The WAGASCI project aims to perform a study of neutrino-nucleus interactions at the J-PARC accelerator in Japan with a new fine-grained neutrino detector (WAGASCI module) coupled with muon range detectors (WallMRD and BabyMIND).
The WAGASCI module main target for neutrinos is purified water. A hollow cuboid lattice made of scintillators bars is used to detect charged particles coming out of the neutrino interaction points. Measurement in wide phase space becomes possible by the combination of the WAGASCI modules, side and downstream muon range detectors.
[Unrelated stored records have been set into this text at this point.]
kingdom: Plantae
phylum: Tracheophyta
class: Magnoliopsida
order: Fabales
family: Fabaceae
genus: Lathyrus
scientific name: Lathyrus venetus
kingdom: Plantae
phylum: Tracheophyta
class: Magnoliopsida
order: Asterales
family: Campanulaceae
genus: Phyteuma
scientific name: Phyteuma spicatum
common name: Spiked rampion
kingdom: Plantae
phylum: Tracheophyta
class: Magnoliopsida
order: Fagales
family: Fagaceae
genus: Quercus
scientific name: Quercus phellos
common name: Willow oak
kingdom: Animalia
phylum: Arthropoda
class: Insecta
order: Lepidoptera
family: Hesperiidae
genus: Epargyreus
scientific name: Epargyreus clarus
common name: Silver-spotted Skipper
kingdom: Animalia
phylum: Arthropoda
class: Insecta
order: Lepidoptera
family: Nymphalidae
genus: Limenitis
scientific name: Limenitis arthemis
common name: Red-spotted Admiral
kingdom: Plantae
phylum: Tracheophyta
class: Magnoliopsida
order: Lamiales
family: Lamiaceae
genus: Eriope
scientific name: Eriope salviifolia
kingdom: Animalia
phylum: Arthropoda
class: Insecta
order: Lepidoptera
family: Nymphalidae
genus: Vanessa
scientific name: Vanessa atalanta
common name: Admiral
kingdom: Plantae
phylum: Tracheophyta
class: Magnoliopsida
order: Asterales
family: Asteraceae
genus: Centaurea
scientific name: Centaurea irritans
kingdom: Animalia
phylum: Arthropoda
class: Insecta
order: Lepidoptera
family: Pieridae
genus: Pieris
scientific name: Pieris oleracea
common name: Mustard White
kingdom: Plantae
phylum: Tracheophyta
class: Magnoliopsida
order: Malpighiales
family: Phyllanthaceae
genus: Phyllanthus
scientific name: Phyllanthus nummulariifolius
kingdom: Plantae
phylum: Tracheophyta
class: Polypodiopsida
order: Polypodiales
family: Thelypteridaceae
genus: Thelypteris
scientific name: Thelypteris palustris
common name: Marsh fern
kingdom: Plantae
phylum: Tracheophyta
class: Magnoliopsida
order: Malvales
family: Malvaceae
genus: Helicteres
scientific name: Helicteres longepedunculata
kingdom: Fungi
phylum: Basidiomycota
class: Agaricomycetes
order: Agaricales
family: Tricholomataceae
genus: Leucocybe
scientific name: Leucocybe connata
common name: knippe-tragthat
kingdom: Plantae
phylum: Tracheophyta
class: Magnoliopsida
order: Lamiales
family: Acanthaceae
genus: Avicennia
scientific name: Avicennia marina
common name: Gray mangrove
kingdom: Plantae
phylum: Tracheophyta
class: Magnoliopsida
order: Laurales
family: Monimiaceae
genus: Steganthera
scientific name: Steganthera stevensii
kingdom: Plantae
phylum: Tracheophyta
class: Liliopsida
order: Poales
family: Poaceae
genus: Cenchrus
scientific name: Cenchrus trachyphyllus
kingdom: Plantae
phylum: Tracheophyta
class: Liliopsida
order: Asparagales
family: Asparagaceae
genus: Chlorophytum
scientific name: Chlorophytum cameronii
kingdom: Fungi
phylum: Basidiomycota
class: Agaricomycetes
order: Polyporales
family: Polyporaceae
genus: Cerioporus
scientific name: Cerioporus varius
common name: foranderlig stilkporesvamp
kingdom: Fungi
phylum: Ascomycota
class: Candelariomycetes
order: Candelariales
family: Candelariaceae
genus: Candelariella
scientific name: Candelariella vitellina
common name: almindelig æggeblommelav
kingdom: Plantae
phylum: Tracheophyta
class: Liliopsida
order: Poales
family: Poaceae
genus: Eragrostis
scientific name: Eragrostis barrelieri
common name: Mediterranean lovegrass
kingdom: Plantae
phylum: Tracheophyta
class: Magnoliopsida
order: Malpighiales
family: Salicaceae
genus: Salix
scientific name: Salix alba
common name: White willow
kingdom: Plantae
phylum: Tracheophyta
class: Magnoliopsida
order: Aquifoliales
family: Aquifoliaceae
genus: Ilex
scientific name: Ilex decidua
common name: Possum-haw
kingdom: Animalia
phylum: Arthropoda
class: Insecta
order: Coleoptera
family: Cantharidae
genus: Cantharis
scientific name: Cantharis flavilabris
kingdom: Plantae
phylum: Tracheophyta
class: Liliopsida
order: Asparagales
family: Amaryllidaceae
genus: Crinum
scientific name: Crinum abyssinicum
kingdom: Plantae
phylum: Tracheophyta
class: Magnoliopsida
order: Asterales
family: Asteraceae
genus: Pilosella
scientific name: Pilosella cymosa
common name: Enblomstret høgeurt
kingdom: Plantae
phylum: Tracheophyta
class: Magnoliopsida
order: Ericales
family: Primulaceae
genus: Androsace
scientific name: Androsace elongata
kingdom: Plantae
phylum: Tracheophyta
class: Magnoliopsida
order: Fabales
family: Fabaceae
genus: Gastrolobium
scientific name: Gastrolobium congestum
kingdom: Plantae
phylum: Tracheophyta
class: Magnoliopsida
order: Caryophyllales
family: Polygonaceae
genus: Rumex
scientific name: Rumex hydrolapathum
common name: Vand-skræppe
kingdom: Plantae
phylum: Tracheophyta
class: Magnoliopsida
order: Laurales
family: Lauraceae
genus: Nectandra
The downstream-MRD, the so-called Baby MIND detector, also works as a magnet and provides charge identification capability as well as magnetic momentum measurement for high energy muons.
The detectors have been constructed and have been commissioned in the J-PARC T59 experiment and the CERN neutrino platform. They are going to be exposed to the same neutrino beam as the T2K experiment at an off-axis angle of 1.5 degrees. The collaboration will be ready to collect physics data by November 2019. The first milestone for the WAGASCI project is to have at least 0.5 x 10^20 POT (protons on target) in neutrino mode and the same amount in anti-neutrino mode.
We will provide inclusive and exclusive differential cross-sections of the charged current neutrino and antineutrino interactions with water and hydrocarbon with slightly higher neutrino energy and with a wider angle acceptance than T2K-ND280.
By combining our measurements with those from ND280, model-independent extraction of the cross-section for narrow energy spread becomes possible. These measurements would improve the understanding of the neutrino-nucleus interaction at around 1 GeV and thus contributing to reducing one of the most significant uncertainties sources of the T2K experiment.